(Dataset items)
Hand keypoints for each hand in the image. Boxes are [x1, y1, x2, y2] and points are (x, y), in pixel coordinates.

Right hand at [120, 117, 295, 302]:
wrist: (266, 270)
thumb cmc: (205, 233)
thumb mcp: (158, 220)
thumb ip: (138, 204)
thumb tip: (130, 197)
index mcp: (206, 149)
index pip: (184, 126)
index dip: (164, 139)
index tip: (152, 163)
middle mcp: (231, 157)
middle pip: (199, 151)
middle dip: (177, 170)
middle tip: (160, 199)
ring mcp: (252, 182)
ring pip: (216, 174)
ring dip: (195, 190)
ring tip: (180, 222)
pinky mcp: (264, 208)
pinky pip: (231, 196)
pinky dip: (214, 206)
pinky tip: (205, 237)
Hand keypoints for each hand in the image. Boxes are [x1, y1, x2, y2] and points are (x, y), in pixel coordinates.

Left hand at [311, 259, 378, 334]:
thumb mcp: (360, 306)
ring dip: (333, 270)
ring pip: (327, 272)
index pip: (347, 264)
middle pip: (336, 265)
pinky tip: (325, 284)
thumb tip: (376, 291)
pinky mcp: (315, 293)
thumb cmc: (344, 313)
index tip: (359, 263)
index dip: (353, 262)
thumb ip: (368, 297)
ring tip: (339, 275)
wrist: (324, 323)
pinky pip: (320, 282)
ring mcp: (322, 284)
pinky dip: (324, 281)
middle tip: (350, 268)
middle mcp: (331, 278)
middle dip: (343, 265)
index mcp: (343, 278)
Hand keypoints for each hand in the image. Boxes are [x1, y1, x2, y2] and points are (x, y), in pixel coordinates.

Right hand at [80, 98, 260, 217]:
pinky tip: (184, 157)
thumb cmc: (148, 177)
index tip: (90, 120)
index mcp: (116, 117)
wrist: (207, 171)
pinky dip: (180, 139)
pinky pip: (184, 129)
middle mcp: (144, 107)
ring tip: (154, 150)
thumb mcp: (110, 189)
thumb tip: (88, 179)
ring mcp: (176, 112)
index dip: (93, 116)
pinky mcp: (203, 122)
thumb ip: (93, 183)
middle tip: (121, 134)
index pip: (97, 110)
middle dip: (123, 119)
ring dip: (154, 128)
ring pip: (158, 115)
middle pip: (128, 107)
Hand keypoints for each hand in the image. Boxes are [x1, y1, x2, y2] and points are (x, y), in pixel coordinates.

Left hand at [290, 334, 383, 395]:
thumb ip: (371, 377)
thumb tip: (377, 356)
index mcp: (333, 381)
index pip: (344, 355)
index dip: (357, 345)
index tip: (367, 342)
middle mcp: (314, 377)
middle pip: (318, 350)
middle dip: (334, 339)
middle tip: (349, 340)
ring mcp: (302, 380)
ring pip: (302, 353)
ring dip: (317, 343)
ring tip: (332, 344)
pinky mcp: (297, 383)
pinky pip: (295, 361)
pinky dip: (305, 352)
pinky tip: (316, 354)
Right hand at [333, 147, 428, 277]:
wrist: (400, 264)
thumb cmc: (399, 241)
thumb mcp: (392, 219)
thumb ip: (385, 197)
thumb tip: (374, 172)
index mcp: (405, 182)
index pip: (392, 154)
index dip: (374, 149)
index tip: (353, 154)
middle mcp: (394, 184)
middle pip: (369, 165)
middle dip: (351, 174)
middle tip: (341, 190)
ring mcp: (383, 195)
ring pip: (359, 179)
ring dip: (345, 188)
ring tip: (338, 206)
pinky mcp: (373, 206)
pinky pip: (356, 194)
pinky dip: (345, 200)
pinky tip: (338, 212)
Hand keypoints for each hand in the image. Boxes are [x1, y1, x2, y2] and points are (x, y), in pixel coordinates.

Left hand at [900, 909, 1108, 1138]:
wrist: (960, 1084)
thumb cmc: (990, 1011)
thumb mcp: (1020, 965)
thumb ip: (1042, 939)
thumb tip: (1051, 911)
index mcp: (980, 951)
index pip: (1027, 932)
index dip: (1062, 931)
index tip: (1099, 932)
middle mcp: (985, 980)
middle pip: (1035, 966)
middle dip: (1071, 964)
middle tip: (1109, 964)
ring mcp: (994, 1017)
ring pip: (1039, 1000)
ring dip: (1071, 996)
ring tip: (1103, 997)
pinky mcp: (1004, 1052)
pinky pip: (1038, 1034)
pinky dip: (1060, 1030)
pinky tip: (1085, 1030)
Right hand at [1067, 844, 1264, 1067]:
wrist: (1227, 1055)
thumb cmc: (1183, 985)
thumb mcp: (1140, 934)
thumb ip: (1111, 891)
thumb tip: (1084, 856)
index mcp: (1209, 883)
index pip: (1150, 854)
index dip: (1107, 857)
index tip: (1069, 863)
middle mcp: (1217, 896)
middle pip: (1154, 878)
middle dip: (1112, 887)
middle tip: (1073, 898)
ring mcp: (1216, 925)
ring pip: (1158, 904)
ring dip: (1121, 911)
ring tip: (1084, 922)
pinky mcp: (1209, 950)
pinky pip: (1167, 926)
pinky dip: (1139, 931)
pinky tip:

### INSTRUCTIONS TO FOLLOW
A verbatim transcription is needed of the lines above, starting at the line with "middle mcp: (231, 157)" and ending at the line with "pinky tip: (205, 237)", both included, and of nothing else.

### RESPONSE BOX
middle mcp: (231, 157)
middle pip: (199, 151)
middle dip: (177, 170)
middle tip: (160, 199)
ring mcp: (252, 182)
ring pip: (216, 174)
ring dip: (195, 190)
ring tip: (180, 222)
pinky mcp: (264, 208)
pinky pip: (231, 196)
pinky dip: (214, 206)
pinky tip: (205, 237)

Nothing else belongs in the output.